Once you overcome the one-inch-tall barrier of subtitles, you will be introduced to so many more amazing films. —Bong Joon-ho’s Golden Globe acceptance speech.
On May 25, 2019, Bong Joon-ho, the 49-year-old filmmaker from Daegu, South Korea, ascended the stairs to the Palais des Festivals stage and accepted the Palm d’Or for Parasite. It was the first time a Korean filmmaker claimed the prestigious prize in what many considered to be the greatest film competition in world cinema. And the decision was unanimous: Parasite was the best film of the 72nd Cannes Film Festival.
On Feb. 8, 2020, Bong once again ascended the stairs, only this time he did so in the hallowed halls of Hollywood, and he did it four times: first for Original Screenplay, second for International Film, third for Director and fourth for Picture. First times all for a film from the Korean peninsula and the first for a foreign-language film netting top prize. Parasite was the best film of the 92nd Academy Awards.
Parasite, a black and bleak comedy about the haves, the have-nots and the have-lesses, will go down in cinematic history for a variety of reasons, in addition to being a damn good film, but no award is without context. Parasite’s critical and box office success is both a tip of the hat to the film itself, and to the industry from which it came. And some of the best movies from the 21st century have come from South Korea.
Has Parasite piqued your curiosity?

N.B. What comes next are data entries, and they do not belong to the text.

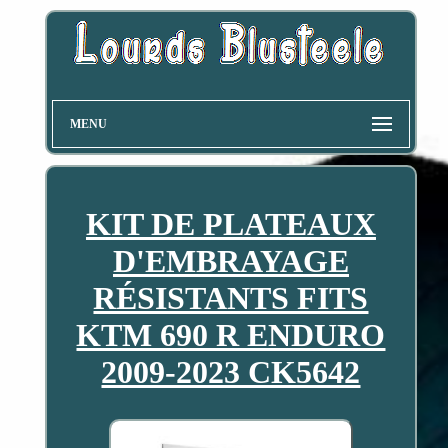
MENU
KIT DE PLATEAUX
D'EMBRAYAGE
RÉSISTANTS FITS
KTM 690 R ENDURO
2009-2023 CK5642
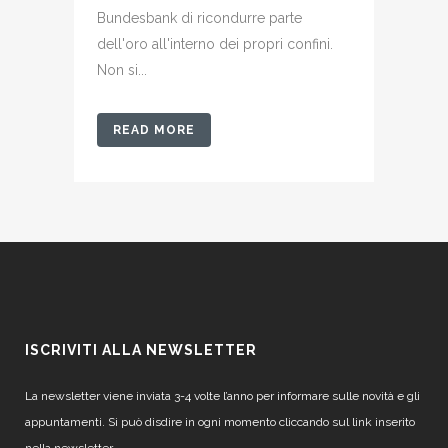
Bundesbank di ricondurre parte
dell'oro all'interno dei propri confini.
Non si...
READ MORE
ISCRIVITI ALLA NEWSLETTER
La newsletter viene inviata 3-4 volte l’anno per informare sulle novità e gli
appuntamenti. Si può disdire in ogni momento cliccando sul link inserito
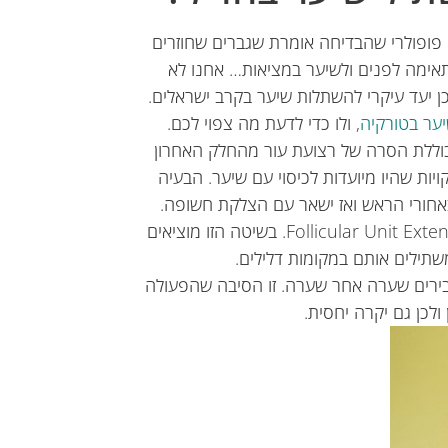
 פופולרי שהבדיחה אומרת שגברים שחוזרים
אימה לפנים ולשיער במציאות… אחנו לא
ן יעד עיקרי להשתלות שיער בקרב ישראלים.
ער בטורקיה
, ולו כדי לדעת מה צפוי לכם.
ללת הסרה של רצועת עור מהחלק האחרון
ות שהיו מיועדות לכיסוי עם שיער. הבעיה
אחורי הראש ואז ישאר עם הצלקת חשופה.
את השיטה הזו החליפו בשנים האחרונות עם FUE או Follicular Unit Extension. בשיטה הזו מוציאים
שתילים אותם במקומות דלילים.
בירים שערה אחר שערה. זו הסיבה שהפעולה
ולכן גם יקרה יחסית.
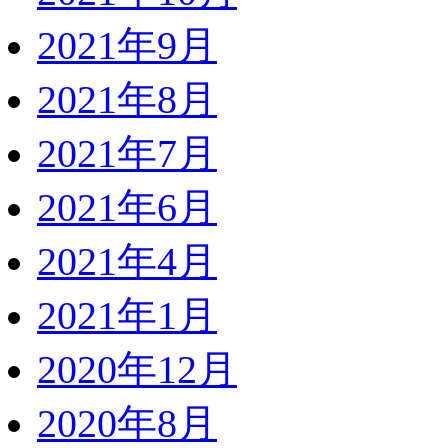
2021年9月
2021年8月
2021年7月
2021年6月
2021年4月
2021年1月
2020年12月
2020年8月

Then Fort Collins’ premier movie house, The Lyric, has the series for you, Essential Cinema: South Korea. Five movies over the next six weeks to get you hooked.
Parasite is up first (Feb. 22, 29), followed by The Host (Feb. 29 and March 4) and Mother (March 7 and March 11), all from the fertile mind of Bong, and all exemplifying Bong’s cinematic range. The Host is iconoclastic — a monster movie in the vein of Godzilla, audaciously filmed in broad daylight — Parasite is metaphoric, and Mother’s subversion plunders the depths of the monster within.
A familiar face in Bong’s movies, Song Kang-ho stars in A Taxi Driver (Feb. 29 and March 4), a 2017 historical drama from director Jang Hoon set during the May 1980 Gwangju Uprisings. It’s a well-made historical drama, the kind designed to expose the moviegoing public to a massacre often overlooked at home and virtually unknown aboard.
The final film in the series, The Handmaiden (March 28 and April 1), is from Park Chan-wook, one of a handful of Korean directors whose name has currency on the world stage. And like Bong, Park derives a certain amount of pleasure in being diabolical with both the rich and poor.
Yet, there’s nothing rotten in the cinema of Seoul — each of these films is vibrant, energetic and bursting with cinematic pleasures. To see them is to love them and to love foreign cinema is to experience life beyond your borders.
And, as a bonus, Wednesday screenings will be followed by a discussion led by Dr. Hye Seung Chung, associate professor of film and media studies at Colorado State University.
ON THE BILL: Essential Cinema: South Korea. Feb. 22-April 1, The Lyric, 1209 N. College Ave., Fort Collins, 80524, 970-426-6767.